The average time to diagnosis for both first- and second-generation devices solidifies the need for ICMs in the pediatric population. The average time to diagnosis was 38 weeks for patients with first-generation devices and 55 weeks for those with second-generation devices, demonstrating that some patients require long-term monitoring solutions.19,20 The longer duration in the second-generation group may reflect the increased use in IAS patients who required long-term arrhythmia monitoring. In these cases, or in cases with infrequent symptoms, external monitors or wearables may not be the best option. External monitors also pose an issue for young children and toddlers due to skin reactions to the adhesive or intolerance to prolonged monitor wearing. For patients whose symptoms occur during physical activity, there may be difficulty with adherence of patches or perceived interference with performance, causing non-compliance of device use.
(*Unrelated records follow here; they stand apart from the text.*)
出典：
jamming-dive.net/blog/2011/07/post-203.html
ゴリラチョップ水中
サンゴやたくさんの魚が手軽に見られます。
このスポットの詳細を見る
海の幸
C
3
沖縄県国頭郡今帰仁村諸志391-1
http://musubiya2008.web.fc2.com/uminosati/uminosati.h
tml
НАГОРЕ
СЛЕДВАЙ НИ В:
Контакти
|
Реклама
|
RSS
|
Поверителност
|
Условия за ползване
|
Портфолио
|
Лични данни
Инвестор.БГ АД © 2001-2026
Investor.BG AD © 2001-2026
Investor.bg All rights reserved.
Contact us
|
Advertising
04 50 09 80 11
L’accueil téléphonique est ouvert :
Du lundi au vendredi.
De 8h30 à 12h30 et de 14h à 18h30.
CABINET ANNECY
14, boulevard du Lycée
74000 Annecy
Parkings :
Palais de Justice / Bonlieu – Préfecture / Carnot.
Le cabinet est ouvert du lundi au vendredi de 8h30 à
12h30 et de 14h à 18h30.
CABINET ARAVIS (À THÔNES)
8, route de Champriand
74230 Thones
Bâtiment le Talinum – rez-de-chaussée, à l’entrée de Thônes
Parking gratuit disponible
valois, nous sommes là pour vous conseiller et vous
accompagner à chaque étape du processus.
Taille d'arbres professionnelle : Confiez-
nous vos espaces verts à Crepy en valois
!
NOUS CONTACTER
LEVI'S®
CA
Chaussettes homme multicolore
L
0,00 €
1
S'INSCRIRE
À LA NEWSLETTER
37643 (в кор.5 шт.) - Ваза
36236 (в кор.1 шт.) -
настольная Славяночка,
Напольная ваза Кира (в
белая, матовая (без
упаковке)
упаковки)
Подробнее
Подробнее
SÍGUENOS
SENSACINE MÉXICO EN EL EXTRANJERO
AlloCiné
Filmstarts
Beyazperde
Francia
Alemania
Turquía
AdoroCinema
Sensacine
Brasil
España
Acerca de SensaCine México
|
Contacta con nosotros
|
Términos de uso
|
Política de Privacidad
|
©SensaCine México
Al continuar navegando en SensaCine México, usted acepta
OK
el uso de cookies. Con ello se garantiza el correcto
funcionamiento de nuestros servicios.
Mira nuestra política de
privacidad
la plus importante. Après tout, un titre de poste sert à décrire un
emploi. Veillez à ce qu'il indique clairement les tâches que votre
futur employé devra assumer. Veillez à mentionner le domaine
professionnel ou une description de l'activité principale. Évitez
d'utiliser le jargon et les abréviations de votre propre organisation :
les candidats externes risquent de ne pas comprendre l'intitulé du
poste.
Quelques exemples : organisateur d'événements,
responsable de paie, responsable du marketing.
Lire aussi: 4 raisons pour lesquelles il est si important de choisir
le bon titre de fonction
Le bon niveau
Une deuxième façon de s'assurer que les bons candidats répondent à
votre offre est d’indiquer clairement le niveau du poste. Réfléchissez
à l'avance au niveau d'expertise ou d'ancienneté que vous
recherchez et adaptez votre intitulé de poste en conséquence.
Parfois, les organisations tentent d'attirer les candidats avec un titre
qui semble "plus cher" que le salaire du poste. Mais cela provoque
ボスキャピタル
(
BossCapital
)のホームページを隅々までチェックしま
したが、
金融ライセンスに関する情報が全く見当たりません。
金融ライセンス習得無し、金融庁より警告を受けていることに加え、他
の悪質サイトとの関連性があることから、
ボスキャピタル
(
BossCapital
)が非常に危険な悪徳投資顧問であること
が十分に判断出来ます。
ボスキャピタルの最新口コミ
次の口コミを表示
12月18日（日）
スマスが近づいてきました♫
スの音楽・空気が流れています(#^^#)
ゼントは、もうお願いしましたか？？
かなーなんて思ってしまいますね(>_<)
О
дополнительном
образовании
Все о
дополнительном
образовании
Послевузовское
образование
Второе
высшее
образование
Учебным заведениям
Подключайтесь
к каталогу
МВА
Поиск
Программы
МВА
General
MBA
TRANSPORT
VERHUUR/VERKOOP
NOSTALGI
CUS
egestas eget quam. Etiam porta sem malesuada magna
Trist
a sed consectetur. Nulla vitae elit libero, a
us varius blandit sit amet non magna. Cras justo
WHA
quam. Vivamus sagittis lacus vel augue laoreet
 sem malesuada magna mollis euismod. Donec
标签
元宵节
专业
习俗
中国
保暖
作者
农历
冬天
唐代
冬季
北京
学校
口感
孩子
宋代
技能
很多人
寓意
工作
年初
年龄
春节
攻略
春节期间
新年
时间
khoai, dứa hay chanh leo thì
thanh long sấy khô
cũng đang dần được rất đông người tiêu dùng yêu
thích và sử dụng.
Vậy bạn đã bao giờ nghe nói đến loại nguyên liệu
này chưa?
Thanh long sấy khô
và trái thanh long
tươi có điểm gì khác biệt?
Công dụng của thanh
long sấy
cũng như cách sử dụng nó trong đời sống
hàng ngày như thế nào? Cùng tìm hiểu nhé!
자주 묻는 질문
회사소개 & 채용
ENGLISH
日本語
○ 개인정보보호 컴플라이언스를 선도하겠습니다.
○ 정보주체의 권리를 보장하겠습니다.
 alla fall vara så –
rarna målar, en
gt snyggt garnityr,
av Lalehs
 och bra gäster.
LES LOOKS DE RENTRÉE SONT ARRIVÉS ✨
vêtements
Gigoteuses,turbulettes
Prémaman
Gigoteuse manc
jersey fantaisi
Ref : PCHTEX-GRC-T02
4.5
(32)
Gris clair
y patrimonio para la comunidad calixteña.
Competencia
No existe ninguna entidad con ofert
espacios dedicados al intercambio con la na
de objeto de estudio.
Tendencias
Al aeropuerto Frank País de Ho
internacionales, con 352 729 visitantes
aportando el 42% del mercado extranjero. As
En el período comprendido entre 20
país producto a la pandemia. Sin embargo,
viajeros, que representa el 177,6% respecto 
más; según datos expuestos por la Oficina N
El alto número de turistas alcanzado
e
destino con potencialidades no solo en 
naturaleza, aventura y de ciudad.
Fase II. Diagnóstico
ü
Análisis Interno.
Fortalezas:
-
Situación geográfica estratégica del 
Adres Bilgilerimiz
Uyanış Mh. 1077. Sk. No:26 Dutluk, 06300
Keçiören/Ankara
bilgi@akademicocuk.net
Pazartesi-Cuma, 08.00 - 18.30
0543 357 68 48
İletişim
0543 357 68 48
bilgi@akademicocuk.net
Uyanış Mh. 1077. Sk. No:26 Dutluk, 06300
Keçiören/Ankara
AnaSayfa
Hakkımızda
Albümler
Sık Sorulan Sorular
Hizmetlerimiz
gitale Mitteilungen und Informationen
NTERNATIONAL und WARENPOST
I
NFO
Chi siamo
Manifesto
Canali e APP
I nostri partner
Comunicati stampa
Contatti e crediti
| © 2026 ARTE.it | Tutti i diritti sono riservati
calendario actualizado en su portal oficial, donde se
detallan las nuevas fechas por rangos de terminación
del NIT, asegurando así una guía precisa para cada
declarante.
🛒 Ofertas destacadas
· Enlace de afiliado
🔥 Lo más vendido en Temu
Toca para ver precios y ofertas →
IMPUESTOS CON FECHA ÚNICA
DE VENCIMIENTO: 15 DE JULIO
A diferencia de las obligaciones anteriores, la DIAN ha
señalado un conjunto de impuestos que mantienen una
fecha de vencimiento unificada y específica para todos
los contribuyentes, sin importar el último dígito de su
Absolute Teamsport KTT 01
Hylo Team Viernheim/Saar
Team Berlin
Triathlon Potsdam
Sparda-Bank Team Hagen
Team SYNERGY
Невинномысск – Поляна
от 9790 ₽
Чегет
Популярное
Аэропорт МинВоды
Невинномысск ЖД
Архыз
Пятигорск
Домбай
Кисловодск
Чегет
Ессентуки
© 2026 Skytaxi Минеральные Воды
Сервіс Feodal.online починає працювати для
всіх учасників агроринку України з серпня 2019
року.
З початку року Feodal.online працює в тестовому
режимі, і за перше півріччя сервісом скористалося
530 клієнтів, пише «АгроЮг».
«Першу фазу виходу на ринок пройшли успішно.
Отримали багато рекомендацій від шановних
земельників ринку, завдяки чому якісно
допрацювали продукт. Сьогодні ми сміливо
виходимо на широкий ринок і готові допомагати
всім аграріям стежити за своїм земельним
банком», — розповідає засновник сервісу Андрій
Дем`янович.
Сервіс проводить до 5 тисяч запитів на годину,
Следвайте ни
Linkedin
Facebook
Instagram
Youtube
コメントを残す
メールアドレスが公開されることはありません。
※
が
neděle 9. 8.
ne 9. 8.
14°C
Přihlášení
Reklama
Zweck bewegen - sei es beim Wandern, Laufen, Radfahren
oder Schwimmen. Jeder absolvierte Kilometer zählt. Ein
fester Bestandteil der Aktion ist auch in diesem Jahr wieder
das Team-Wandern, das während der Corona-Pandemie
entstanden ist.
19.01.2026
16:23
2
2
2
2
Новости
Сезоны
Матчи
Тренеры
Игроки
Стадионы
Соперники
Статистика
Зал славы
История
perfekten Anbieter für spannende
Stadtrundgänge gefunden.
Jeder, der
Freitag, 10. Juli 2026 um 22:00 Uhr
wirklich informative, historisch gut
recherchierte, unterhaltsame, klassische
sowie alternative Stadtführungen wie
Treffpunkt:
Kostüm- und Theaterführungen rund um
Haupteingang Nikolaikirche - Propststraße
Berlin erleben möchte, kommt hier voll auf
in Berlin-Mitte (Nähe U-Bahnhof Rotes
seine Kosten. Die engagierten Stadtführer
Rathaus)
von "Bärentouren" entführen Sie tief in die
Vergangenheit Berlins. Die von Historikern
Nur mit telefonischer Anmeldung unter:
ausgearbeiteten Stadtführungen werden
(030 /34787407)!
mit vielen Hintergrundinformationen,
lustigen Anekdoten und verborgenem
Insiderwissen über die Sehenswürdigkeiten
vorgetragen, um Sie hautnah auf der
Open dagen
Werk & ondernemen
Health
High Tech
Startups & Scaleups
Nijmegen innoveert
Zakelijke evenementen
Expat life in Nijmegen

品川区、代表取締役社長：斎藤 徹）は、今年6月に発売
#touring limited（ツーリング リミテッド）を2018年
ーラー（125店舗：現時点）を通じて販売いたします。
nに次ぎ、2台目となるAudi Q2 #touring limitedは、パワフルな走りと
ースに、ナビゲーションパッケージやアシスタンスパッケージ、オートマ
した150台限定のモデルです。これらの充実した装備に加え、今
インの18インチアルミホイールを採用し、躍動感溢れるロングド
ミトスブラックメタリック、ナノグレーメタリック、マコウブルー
While external monitors and wearables remain an excellent modality for a short period of time, ICMs may be a more reasonable option for longer-term monitoring.21

Lastly, there was no difference noted in complication rates between first-generation and second-generation implants (5% vs. 4%), which would affect practice. After 2 patients with second-generation ICM implants experienced device erosions, the closure technique was modified to include 1–2 subcutaneous sutures to tightly approximate the incision.18 Following this change, there were no further erosions documented.

Study limitations

This is a single-center study and therefore reflects the selection bias of the pediatric electrophysiologists at this center. Given the small sample size of first-generation devices compared to the larger sample size of second-generation devices, it is difficult to make statistically significant conclusions between the groups. In addition, a substantial percentage of patients were lost to follow-up, a consequence of the retrospective study design.

Conclusion

In our population of pediatric patients, the use of ICMs has evolved dramatically, with both a rapid increase in annual implant volume and increasingly common use in patients with IASs. While we did not assess the attitudes of implanting clinicians, we speculate that the overall increased utilization of ICMs can be at least partly attributed to the smaller form factor and ease of implant. In our practice, second-generation ICMs have become a useful diagnostic and long-term monitoring tool in pediatrics.